Tapper Zukie – Man Ah Warrior

21st September 1977 · 1970s, 1977, Music, Reggae

Tapper Zukie made one of reggae’s more unique albums with Man Ah Warrior, brought to the world outside Jamaica by Patti Smith.

This is such an extraordinary song, from an extraordinary album that I discovered after Patti Smith put it out on her label Mer Records, with a fantastically striking monochrome cover shot.

Not sure of the chronology but I think I’d already heard his Jamaican hit single MPLA, a straight-up song which sounds nothing like this.
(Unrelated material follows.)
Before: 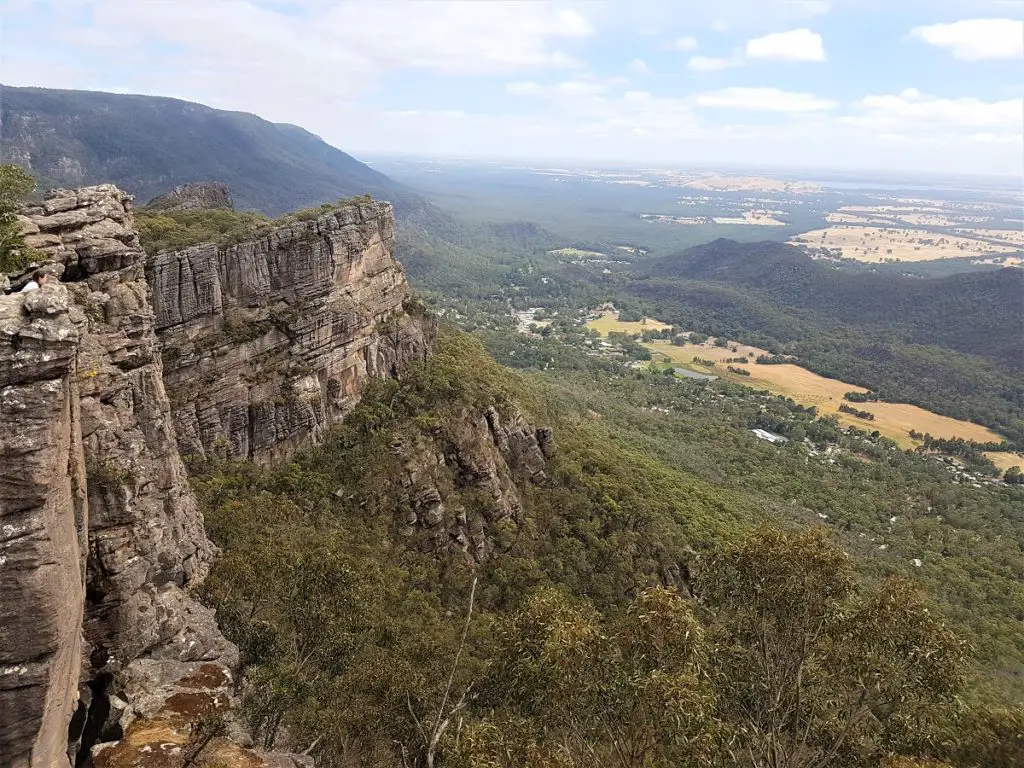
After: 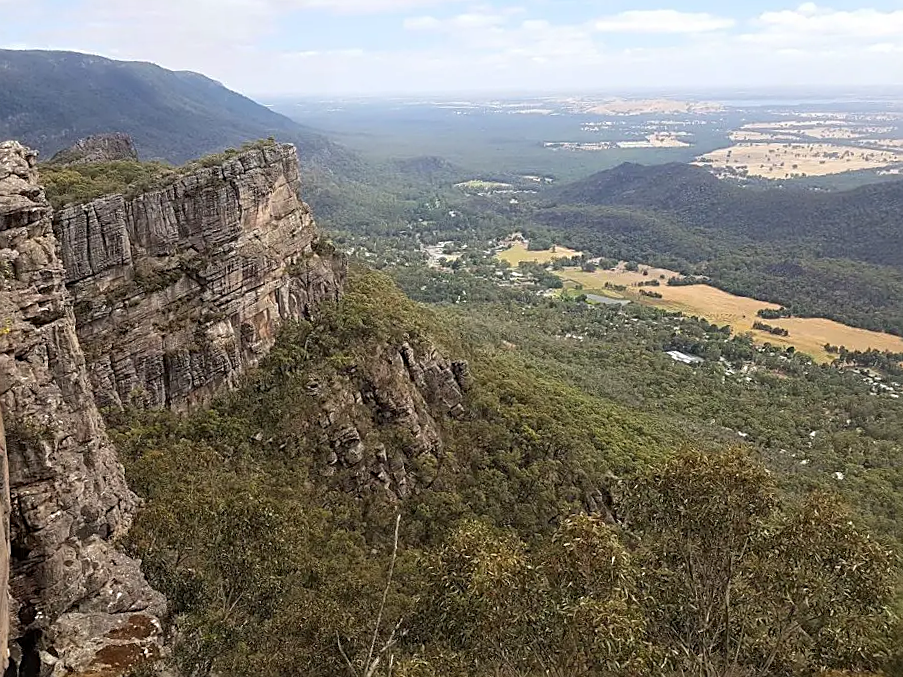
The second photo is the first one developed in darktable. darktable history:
crop and rotate: angle 3.03°, left 5.706%, top 5.681%
sharpen: on, module defaults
Man Ah Warrior, by contrast, sounds as if it was recorded in an empty echo chamber with its stark sound of a bubbling bass, the simplest drum beat and a scratchy guitar, with the vocals sung-spoken – more like toasting than singing.

I remember Tapper Zukie coming on as a guest at a Patti Smith gig I was at in (I think) 1978, and then performing at her after-show party downstairs at the Rock Garden, a burger joint in Covent Garden, where Patti returned the favour by coming on with him.

It was a memorable night, not all of it for the best reasons. It included an encounter with a well-refresed young Scotsman who accosted me outside the party to admire my T-shirt (Graham Parker ‘Stick To Me’) before turning to puke copiously at my feet – the only time I ever met Brian Robertson of Thin Lizzy.